| EXERCISE REQUIREMENTS |
Format the data from its first line through the line containing "contrast brightness saturation: saturation" as a Markdown table with the columns Row and Line, numbering each line and skipping blank ones. Leave the pictures out.

| DATA IN THIS EXERCISE |
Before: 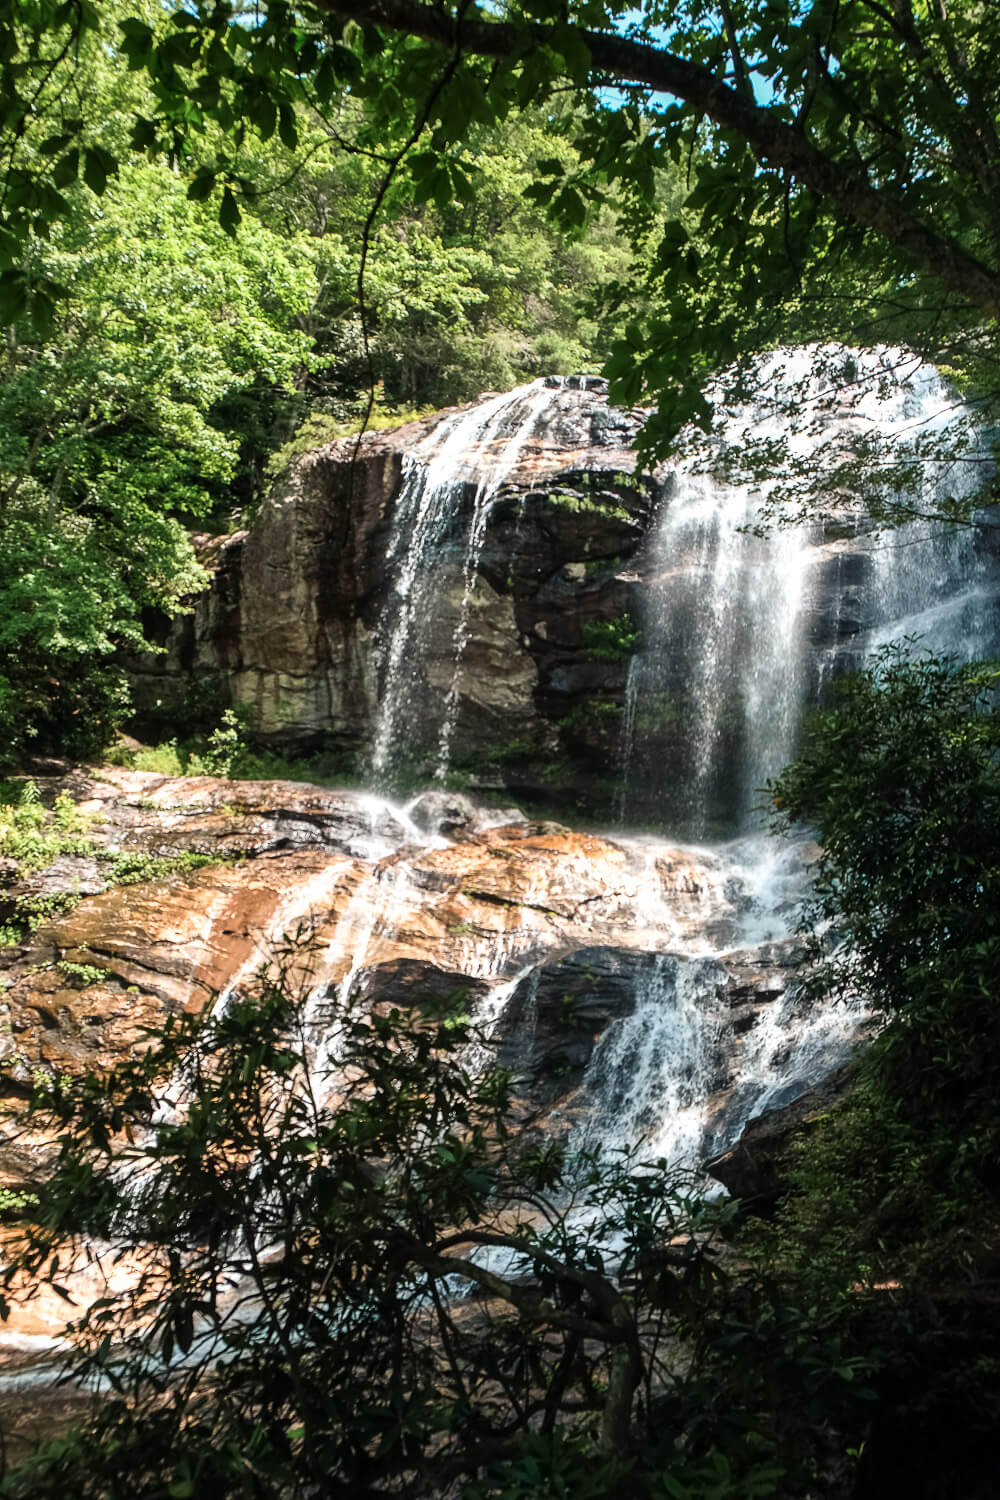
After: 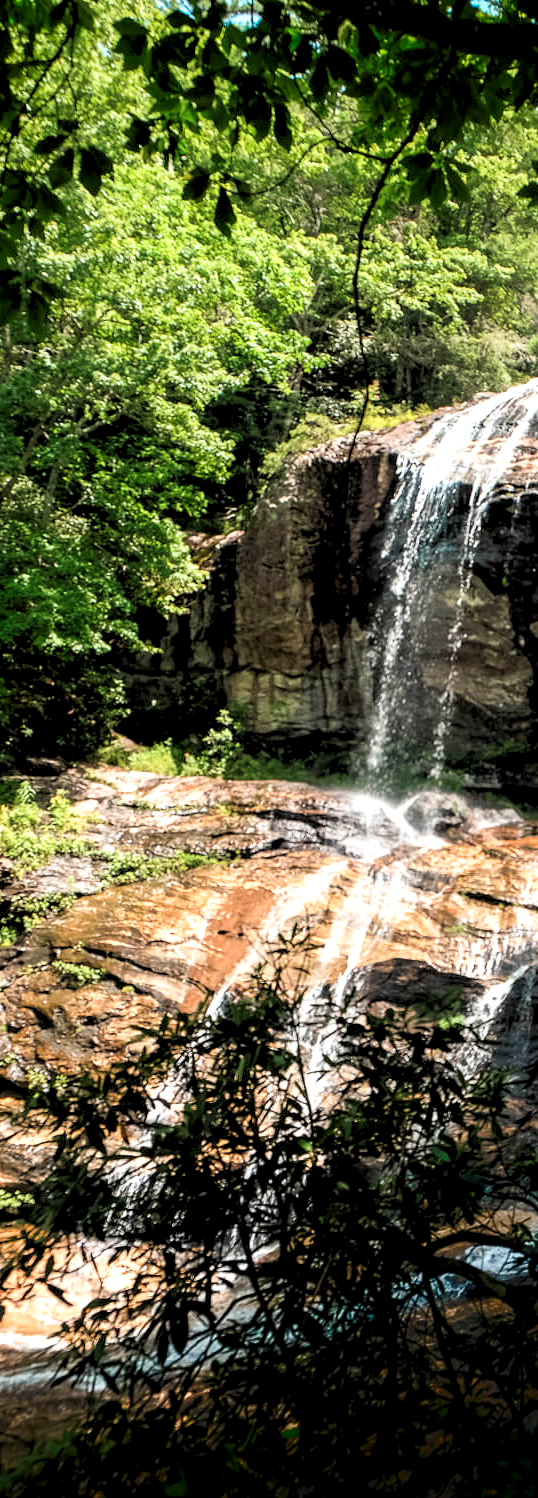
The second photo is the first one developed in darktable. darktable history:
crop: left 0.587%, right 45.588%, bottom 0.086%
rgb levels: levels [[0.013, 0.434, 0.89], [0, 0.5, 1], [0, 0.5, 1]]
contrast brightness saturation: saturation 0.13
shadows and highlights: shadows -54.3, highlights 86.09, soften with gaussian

| WRITTEN SOLUTION |
| Row | Line |
|---|---|
| 1 | Before:  |
| 2 | After:  |
| 3 | The second photo is the first one developed in darktable. darktable history: |
| 4 | crop: left 0.587%, right 45.588%, bottom 0.086% |
| 5 | rgb levels: levels [[0.013, 0.434, 0.89], [0, 0.5, 1], [0, 0.5, 1]] |
| 6 | contrast brightness saturation: saturation 0.13 |